What you need to do: Your answer should be the lines below from the one with "is the $i$-th" to the one with "For any admissible", both included, given again exactly and with nothing added.

———

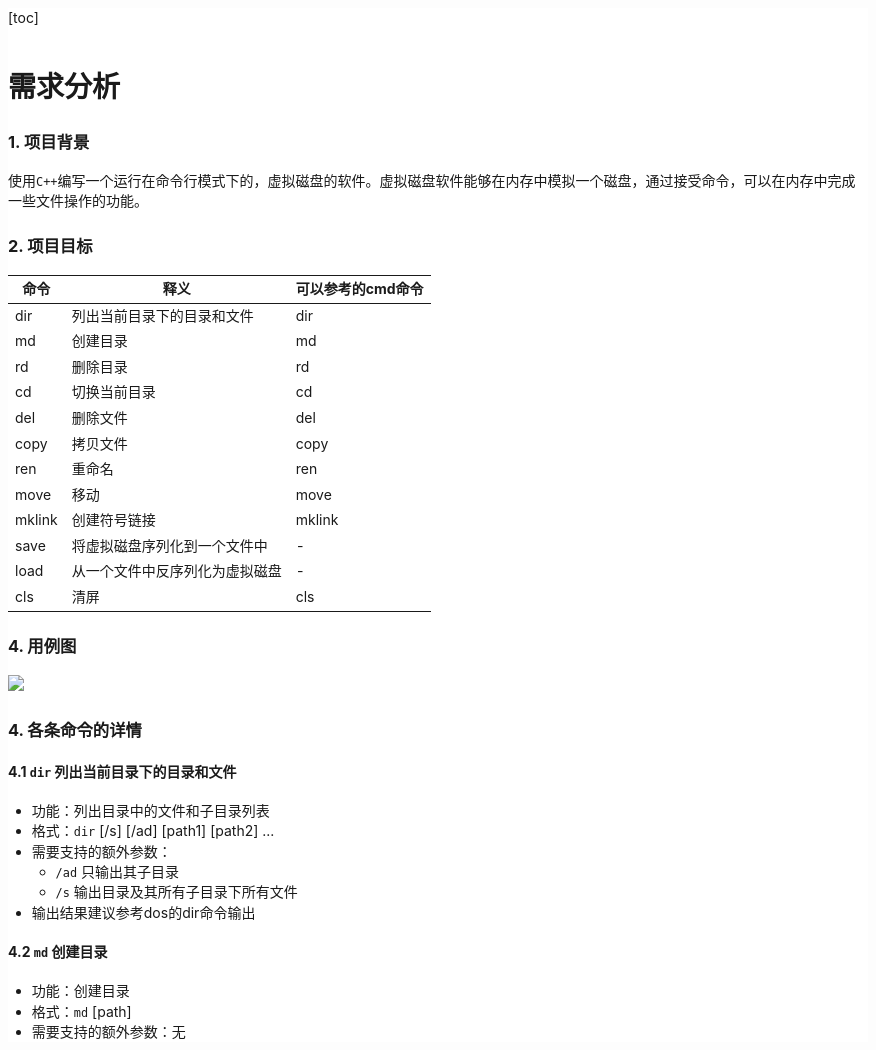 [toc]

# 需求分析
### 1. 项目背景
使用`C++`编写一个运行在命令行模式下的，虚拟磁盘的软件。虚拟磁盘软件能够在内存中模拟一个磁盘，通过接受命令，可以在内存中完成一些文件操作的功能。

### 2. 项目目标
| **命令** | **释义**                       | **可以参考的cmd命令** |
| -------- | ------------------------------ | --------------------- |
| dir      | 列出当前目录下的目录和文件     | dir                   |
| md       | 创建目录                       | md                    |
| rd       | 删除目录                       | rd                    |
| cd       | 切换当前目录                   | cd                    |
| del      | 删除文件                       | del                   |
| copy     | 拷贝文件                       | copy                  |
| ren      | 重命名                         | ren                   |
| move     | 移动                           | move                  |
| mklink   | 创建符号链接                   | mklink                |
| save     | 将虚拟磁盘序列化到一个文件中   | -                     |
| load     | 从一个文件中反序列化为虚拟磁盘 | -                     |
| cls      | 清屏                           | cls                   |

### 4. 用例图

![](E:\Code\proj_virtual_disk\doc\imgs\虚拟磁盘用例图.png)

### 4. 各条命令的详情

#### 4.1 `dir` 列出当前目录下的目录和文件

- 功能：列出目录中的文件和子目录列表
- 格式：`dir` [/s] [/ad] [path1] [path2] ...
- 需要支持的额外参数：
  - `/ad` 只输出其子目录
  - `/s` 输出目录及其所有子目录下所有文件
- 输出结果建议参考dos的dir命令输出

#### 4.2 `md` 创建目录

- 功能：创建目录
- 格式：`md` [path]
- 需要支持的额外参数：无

———

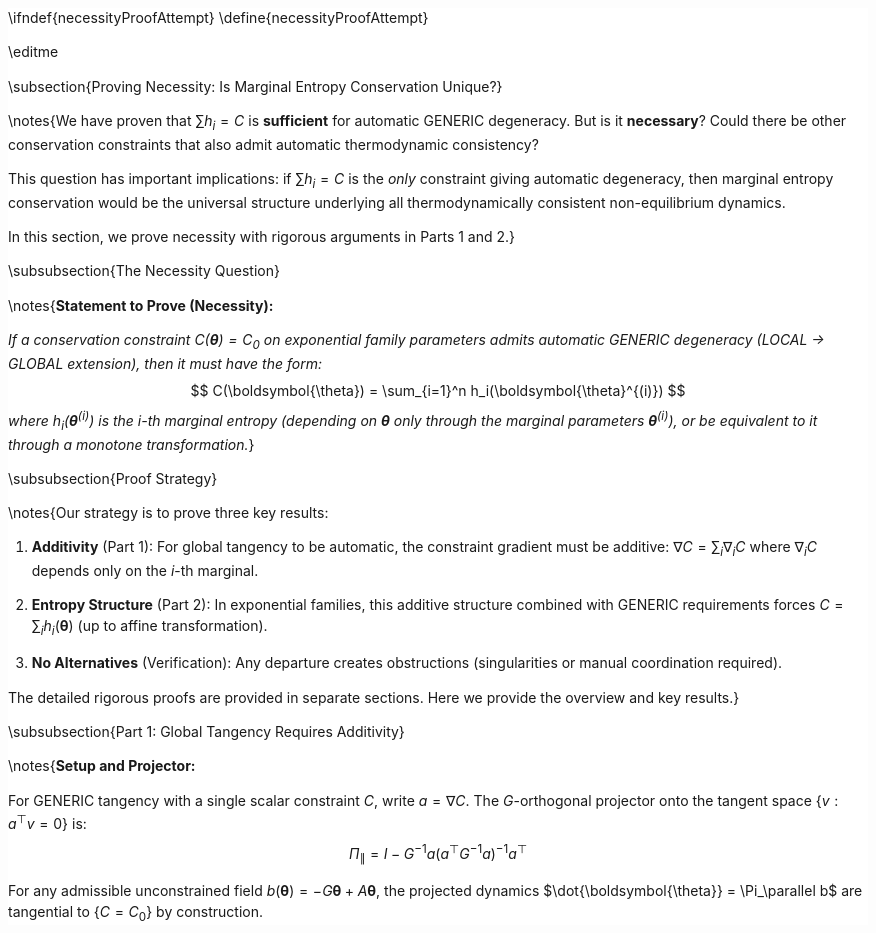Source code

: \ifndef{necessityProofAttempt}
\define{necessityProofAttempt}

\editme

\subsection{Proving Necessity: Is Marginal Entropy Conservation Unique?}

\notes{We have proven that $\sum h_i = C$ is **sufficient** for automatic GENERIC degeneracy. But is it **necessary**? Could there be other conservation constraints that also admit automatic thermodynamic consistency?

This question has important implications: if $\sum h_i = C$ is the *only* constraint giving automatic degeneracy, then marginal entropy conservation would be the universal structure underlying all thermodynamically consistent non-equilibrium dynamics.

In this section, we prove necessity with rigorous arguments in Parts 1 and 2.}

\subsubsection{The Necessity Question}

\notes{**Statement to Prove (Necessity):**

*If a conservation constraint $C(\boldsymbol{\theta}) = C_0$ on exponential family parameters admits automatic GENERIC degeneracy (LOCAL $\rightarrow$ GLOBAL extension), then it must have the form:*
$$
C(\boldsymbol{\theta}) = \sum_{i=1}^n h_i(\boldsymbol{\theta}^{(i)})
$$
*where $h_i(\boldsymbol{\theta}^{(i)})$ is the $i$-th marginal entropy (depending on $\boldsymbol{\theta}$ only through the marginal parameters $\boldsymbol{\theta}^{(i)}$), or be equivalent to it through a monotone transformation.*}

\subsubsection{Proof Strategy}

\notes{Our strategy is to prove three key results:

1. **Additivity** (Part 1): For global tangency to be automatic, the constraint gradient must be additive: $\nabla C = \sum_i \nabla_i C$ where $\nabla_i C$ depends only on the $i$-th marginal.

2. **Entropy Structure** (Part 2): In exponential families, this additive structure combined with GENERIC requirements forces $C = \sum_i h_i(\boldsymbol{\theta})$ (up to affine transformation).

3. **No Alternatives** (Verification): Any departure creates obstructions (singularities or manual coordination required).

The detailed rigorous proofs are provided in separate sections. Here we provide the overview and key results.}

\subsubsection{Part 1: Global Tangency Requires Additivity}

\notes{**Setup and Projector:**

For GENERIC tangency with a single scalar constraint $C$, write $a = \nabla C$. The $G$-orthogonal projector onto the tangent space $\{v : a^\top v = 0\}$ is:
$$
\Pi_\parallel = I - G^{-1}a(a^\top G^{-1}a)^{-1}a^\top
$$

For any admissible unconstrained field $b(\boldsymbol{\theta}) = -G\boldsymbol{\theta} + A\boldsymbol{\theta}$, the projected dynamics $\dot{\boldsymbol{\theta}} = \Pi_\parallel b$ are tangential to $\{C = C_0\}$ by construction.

———

Answer for this exercise:
*where $h_i(\boldsymbol{\theta}^{(i)})$ is the $i$-th marginal entropy (depending on $\boldsymbol{\theta}$ only through the marginal parameters $\boldsymbol{\theta}^{(i)}$), or be equivalent to it through a monotone transformation.*}

\subsubsection{Proof Strategy}

\notes{Our strategy is to prove three key results:

1. **Additivity** (Part 1): For global tangency to be automatic, the constraint gradient must be additive: $\nabla C = \sum_i \nabla_i C$ where $\nabla_i C$ depends only on the $i$-th marginal.

2. **Entropy Structure** (Part 2): In exponential families, this additive structure combined with GENERIC requirements forces $C = \sum_i h_i(\boldsymbol{\theta})$ (up to affine transformation).

3. **No Alternatives** (Verification): Any departure creates obstructions (singularities or manual coordination required).

The detailed rigorous proofs are provided in separate sections. Here we provide the overview and key results.}

\subsubsection{Part 1: Global Tangency Requires Additivity}

\notes{**Setup and Projector:**

For GENERIC tangency with a single scalar constraint $C$, write $a = \nabla C$. The $G$-orthogonal projector onto the tangent space $\{v : a^\top v = 0\}$ is:
$$
\Pi_\parallel = I - G^{-1}a(a^\top G^{-1}a)^{-1}a^\top
$$

For any admissible unconstrained field $b(\boldsymbol{\theta}) = -G\boldsymbol{\theta} + A\boldsymbol{\theta}$, the projected dynamics $\dot{\boldsymbol{\theta}} = \Pi_\parallel b$ are tangential to $\{C = C_0\}$ by construction.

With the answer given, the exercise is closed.